Monday 10 January 2011

NOT pleased to meet you...?!

So the festive season is over, and I find myself in the midst of cold January with no amusing advent calender antics with which to start my day. Sad times.

It was a pretty amusing Christmas, and I would like to dedicate to the main source of entertainment... my beloved mothership. Yes, the mothership, a force beyond many others to be reckoned with. After a relaxing Christmas day with friends we returned to the homestead to open our presents and to casually get on it, as is traditional across the nation. An extremely pleasant afternoon / evening it was too, and somehow it culminated with my mother sitting on the sofa, glass of wine in hand, listing word she deems as being "common". This is, it would seem, one of her favourite past times, as worryingly when I was regaling this spectacle to some friends the next night in the pub they responded with "oh yeah, we've heard that list. Standard."

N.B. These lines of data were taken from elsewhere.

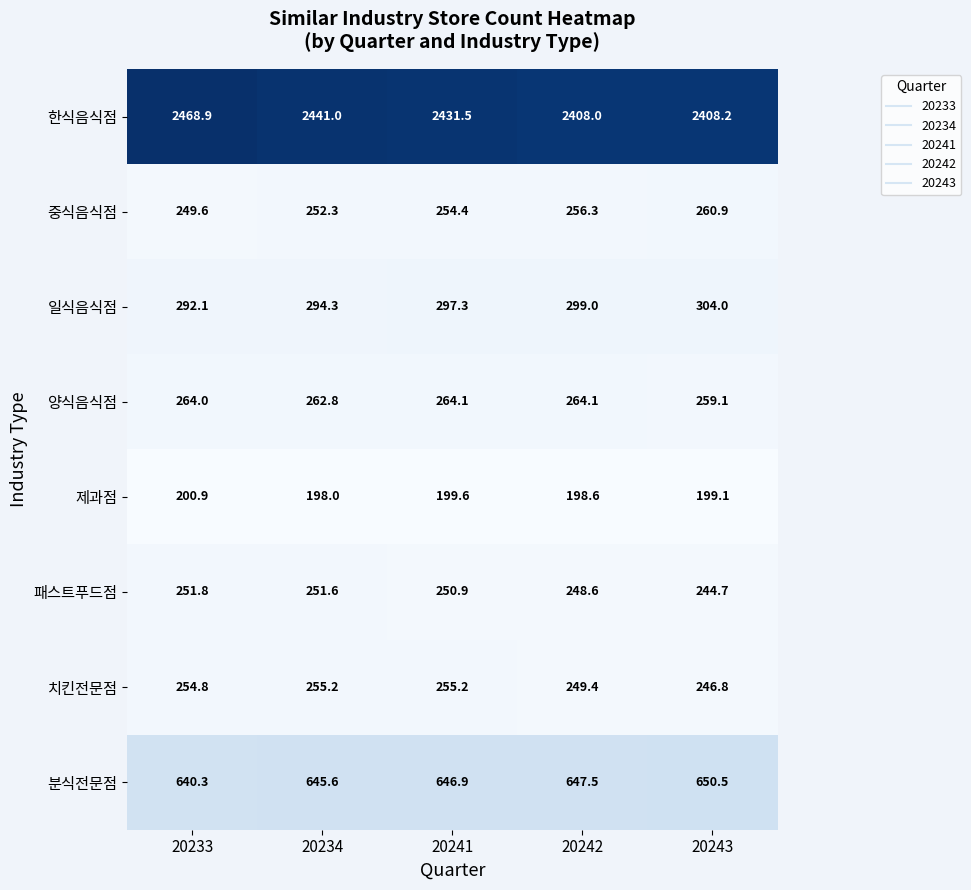

At which category is the sum across all series the highest?

20233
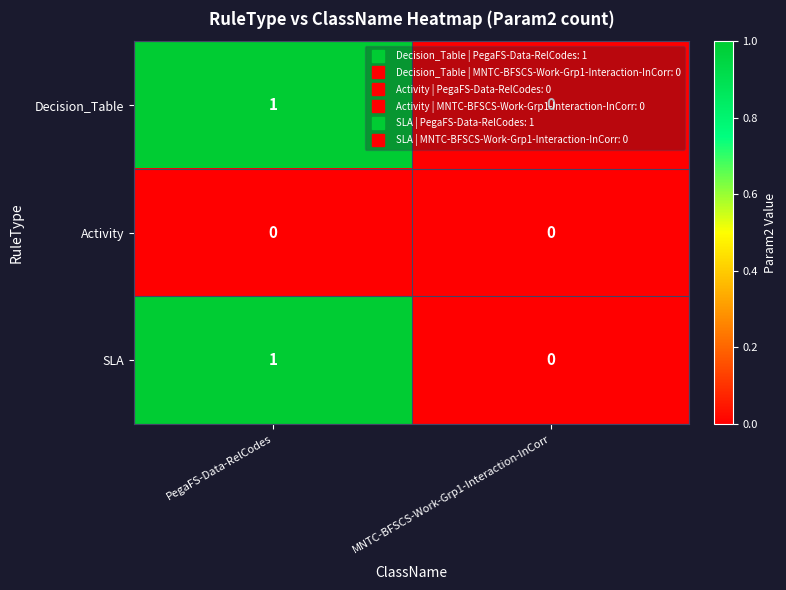

Is it true that SLA equals 1 at MNTC-BFSCS-Work-Grp1-Interaction-InCorr?

False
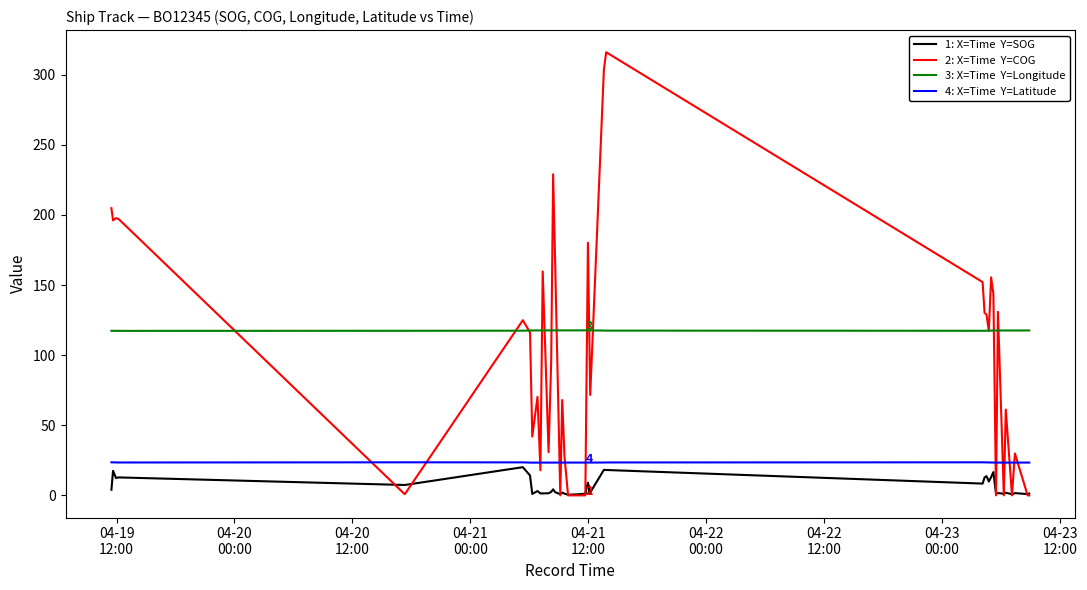

What is the maximum value shown in the chart?

316.0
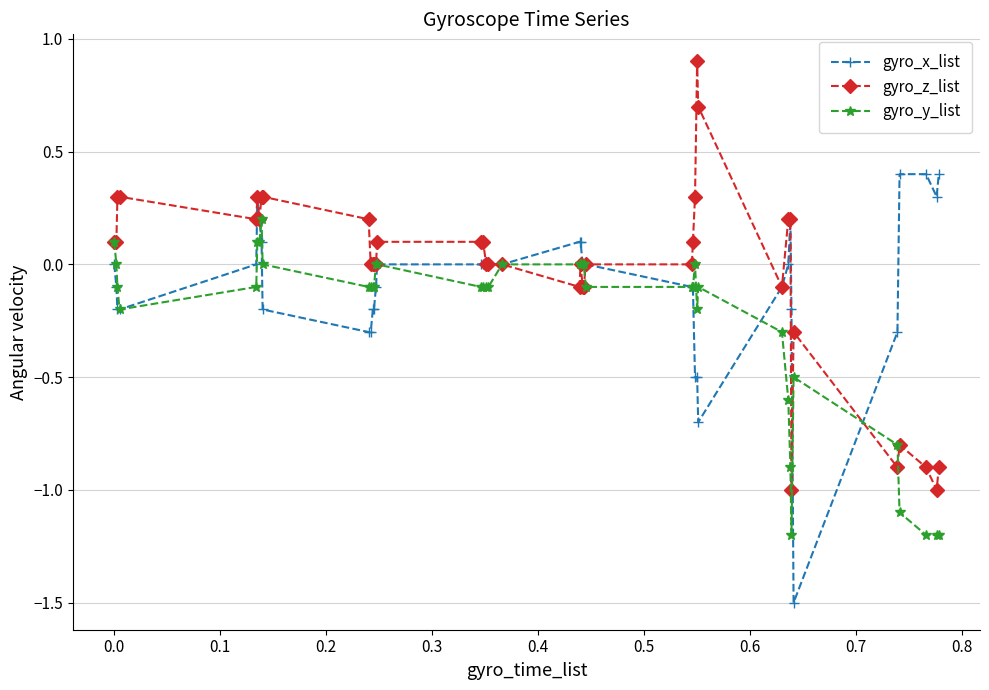

Count the number of data series in this chart.

3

I can't remember the exact list - I did make notes at the time but as the casual, socially acceptable drinking continued I think someone burnt them having mistaken them for a log. Easy mistake, could v'e happened to anyone. However, there is one which particularly sticks out in the memory. According to my mum, it is possible to commit social suicide simply by saying, "pleased to meet you". I mean, WTF?!

Unfortunately I was distracted from exposing the horrors of saying "pleased to meet you" as not actually being a perfectly socially acceptable thing to say when you first meet someone as it has been for centuries. Somehow the conversation suddenly bounced onto my Dad being accused of being both homophobic and suppressed because he didn't like Brokeback Mountain. To be fair, Brokeback Mountain is really not my Dad's kind of film. He's old school in his film taste, but he was tricked into going by my mother, who vaguely described it as something to do with cowboys and claimed that it "would probably turn out to be a modern take on a Western". Or not, as the case turned out. Fortunately my Dad did manage to pull through, and is now able to give an accurate and concise summary, as my brother found out when he asked how the film was and was met with the response: "If you want to go and see a film about buggery, well that's the one for you."

Ah, quality family time, you just can't beat it. Roll on next year I say.